• _Material supplied_:
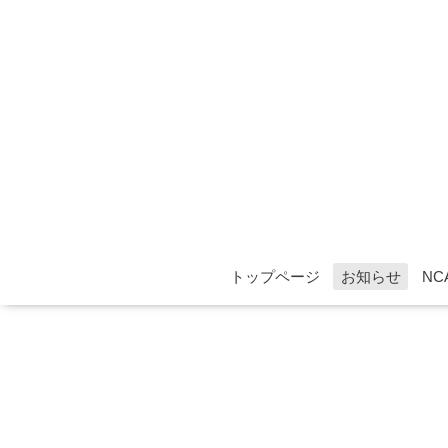
トップページ
お知らせ
NC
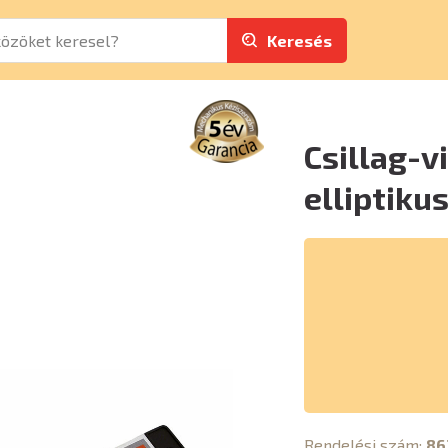
Keresés
Csillag-v
elliptiku
Rendelési szám:
86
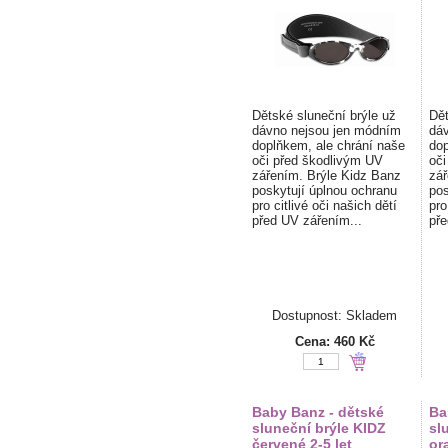
Dětské sluneční brýle už
Dět
dávno nejsou jen módním
dáv
doplňkem, ale chrání naše
dop
oči před škodlivým UV
oči
zářením. Brýle Kidz Banz
zář
poskytují úplnou ochranu
pos
pro citlivé oči našich dětí
pro
před UV zářením...
pře
Dostupnost: Skladem
Cena:
460 Kč
Baby Banz - dětské
Ba
sluneční brýle KIDZ
sl
červené 2-5 let
or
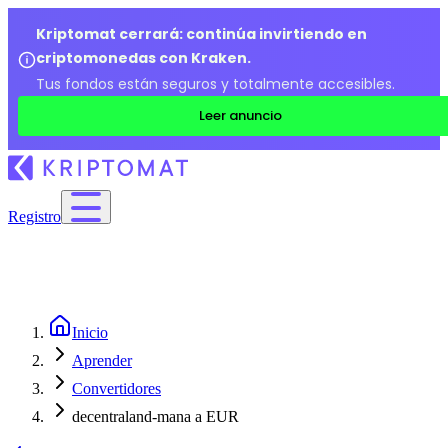
Kriptomat cerrará: continúa invirtiendo en
criptomonedas con Kraken.
Tus fondos están seguros y totalmente accesibles.
Leer anuncio
Registro
Inicio
Aprender
Convertidores
decentraland-mana a EUR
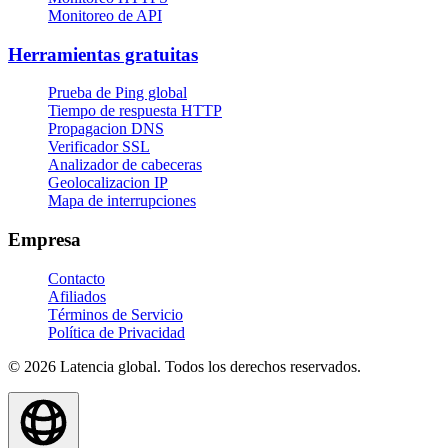
Monitoreo de API
Herramientas gratuitas
Prueba de Ping global
Tiempo de respuesta HTTP
Propagacion DNS
Verificador SSL
Analizador de cabeceras
Geolocalizacion IP
Mapa de interrupciones
Empresa
Contacto
Afiliados
Términos de Servicio
Política de Privacidad
© 2026 Latencia global. Todos los derechos reservados.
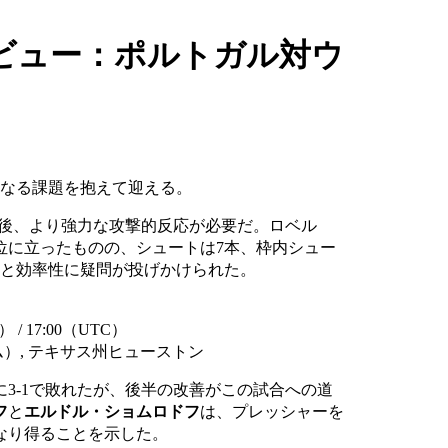
ビュー：ポルトガル対ウ
異なる課題を抱えて迎える。
け後、より強力な攻撃的反応が必要だ。ロベル
位に立ったものの、シュートは7本、枠内シュー
きと効率性に疑問が投げかけられた。
 / 17:00（UTC）
）, テキサス州ヒューストン
3-1で敗れたが、後半の改善がこの試合への道
フ
と
エルドル・ショムロドフ
は、プレッシャーを
なり得ることを示した。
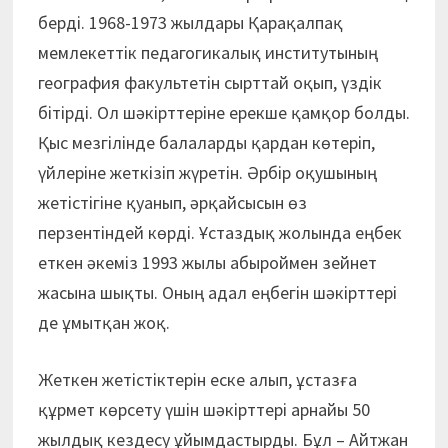
берді. 1968-1973 жылдары Қарақалпақ
мемлекеттік педагогикалық институтының
география факультетін сырттай оқып, үздік
бітірді. Ол шәкірттеріне ерекше қамқор болды.
Қыс мезгілінде балаларды қардан көтеріп,
үйлеріне жеткізіп жүретін. Әрбір оқушының
жетістігіне қуанып, әрқайсысын өз
перзентіндей көрді. Ұстаздық жолында еңбек
еткен әкеміз 1993 жылы абыроймен зейнет
жасына шықты. Оның адал еңбегін шәкірттері
де ұмытқан жоқ.
Жеткен жетістіктерін еске алып, ұстазға
құрмет көрсету үшін шәкірттері арнайы 50
жылдық кездесу ұйымдастырды. Бұл – Айтжан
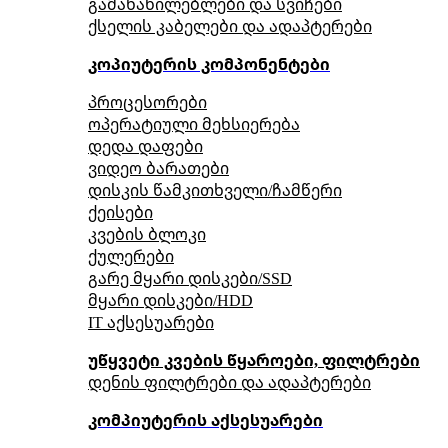
გამანაწილებლები და სვიჩები
ქსელის კაბელები და ადაპტერები
კოპიუტერის კომპონენტები
პროცესორები
ოპერატიული მეხსიერება
დედა დაფები
ვიდეო ბარათები
დისკის წამკითხველი/ჩამწერი
ქეისები
კვების ბლოკი
ქულერები
გარე მყარი დისკები/SSD
მყარი დისკები/HDD
IT აქსესუარები
უწყვეტი კვების წყაროები, ფილტრები
დენის ფილტრები და ადაპტერები
კომპიუტერის აქსესუარები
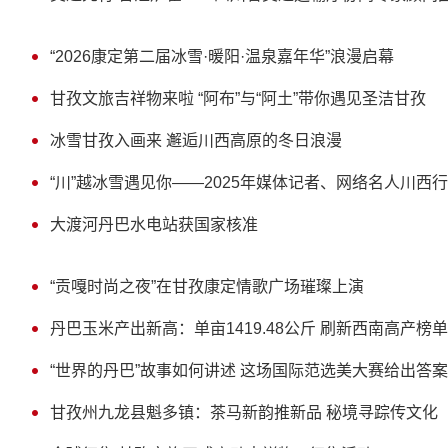
“2026康定第二届冰雪·暖阳·温泉嘉年华”浪漫启幕
甘孜文旅吉祥物来啦 “阿布”与“阿土”带你遇见圣洁甘孜
冰雪甘孜入画来 邂逅川西高原的冬日浪漫
“川”越冰雪遇见你——2025年媒体记者、网络名人川西
大渡河丹巴水电站获国家核准
“贡嘎时尚之夜”在甘孜康定情歌广场璀璨上演
丹巴玉米产出新高：单亩1419.48公斤 刷新西南高产榜单
“世界的丹巴”故事如何讲述 这场国际范选美大赛给出答案
甘孜州九龙县魁多镇：茶马新韵推新品 秘境寻踪传文化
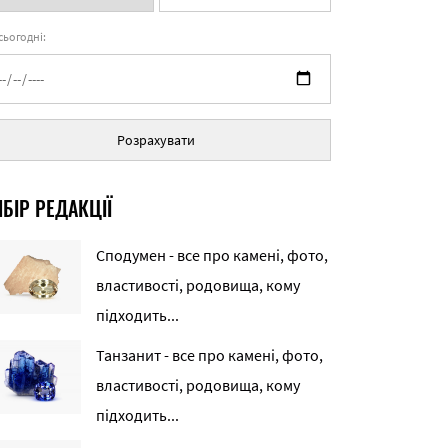
 сьогодні:
Розрахувати
БІР РЕДАКЦІЇ
Сподумен - все про камені, фото,
властивості, родовища, кому
підходить...
Танзанит - все про камені, фото,
властивості, родовища, кому
підходить...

• _Task to carry out_:
Pull out every line of the listing above that contains the string "ფილტრები", matching case exactly.

• _Exercise answer_:
უწყვეტი კვების წყაროები, ფილტრები
დენის ფილტრები და ადაპტერები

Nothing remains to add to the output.